- Instructions -
[1] In the passage on incarnation, what is social life called a touchstone for?
[2] Carry on the passage on incarnation from its last sentence.

- Document passage -
8. Incarnation is necessary to the double progress, intellectual and moral, that has to be accomplished by spirit; it ensures his intellectual progress by compelling him to employ his activity in the various pursuits of the earthly life, and it ensures his moral progress by making him feel the need which men have of one another. Social life is the touchstone which reveals the good or bad qualities of a spirit. Kindness, malevolence, gentleness, violence, charity, selfishness, generosity, avarice, humility, pride, sincerity, hypocrisy, loyalty, treachery – in a word, all that constitutes human goodness and human badness – find their motive, aim, and stimulus, in the relations of each man with his fellows. If it were possible for a man to live alone, he would have neither vices nor virtues; for, though isolation may preserve from evil, it also annuls the possibility of goodness.

- Dataset entries -

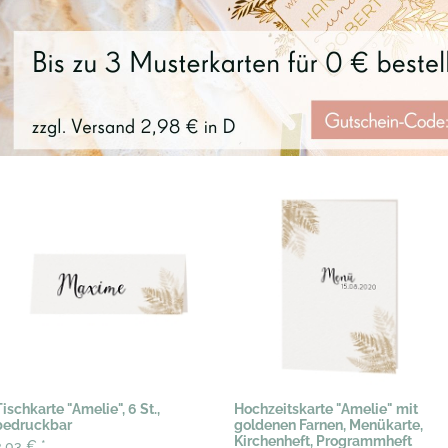
Tischkarte "Amelie", 6 St.,
Hochzeitskarte "Amelie" mit
bedruckbar
goldenen Farnen, Menükarte,
Kirchenheft, Programmheft
3,03 €
*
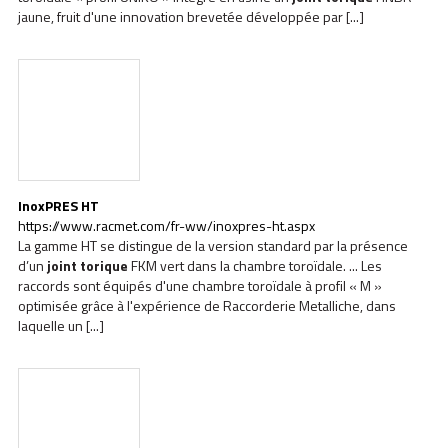
jaune, fruit d'une innovation brevetée développée par [...]
InoxPRES HT
https://www.racmet.com/fr-ww/inoxpres-ht.aspx
La gamme HT se distingue de la version standard par la présence
d’un
joint
torique
FKM vert dans la chambre toroïdale. ... Les
raccords sont équipés d'une chambre toroïdale à profil « M »
optimisée grâce à l'expérience de Raccorderie Metalliche, dans
laquelle un [...]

- Answers for the tasks -
[1] Social life is the touchstone that reveals the good or bad qualities of a spirit.

[2]
9. A single corporeal existence is manifestly insufficient to enable a spirit to acquire all the goodness he lacks, and to rid himself of all the evil that is in him. Would it be possible, for instance, for a savage to attain, in a single incarnation, to the intellectual and moral level of the most advanced European? It is physically impossible for him to do so. Must he, then, remain eternally in ignorance and barbarism, deprived of the enjoyments that can only be reached through the development of the intellectual and moral faculties? The simplest common sense suffices to show us that such a supposition would be the negation both of the justice and goodness of God and of the law of progress, which is the law of nature. And it is for this reason that God, being supremely just and good, grants to the spirit of each man as many successive existences as he needs for attaining to the perfection which is the aim of his being.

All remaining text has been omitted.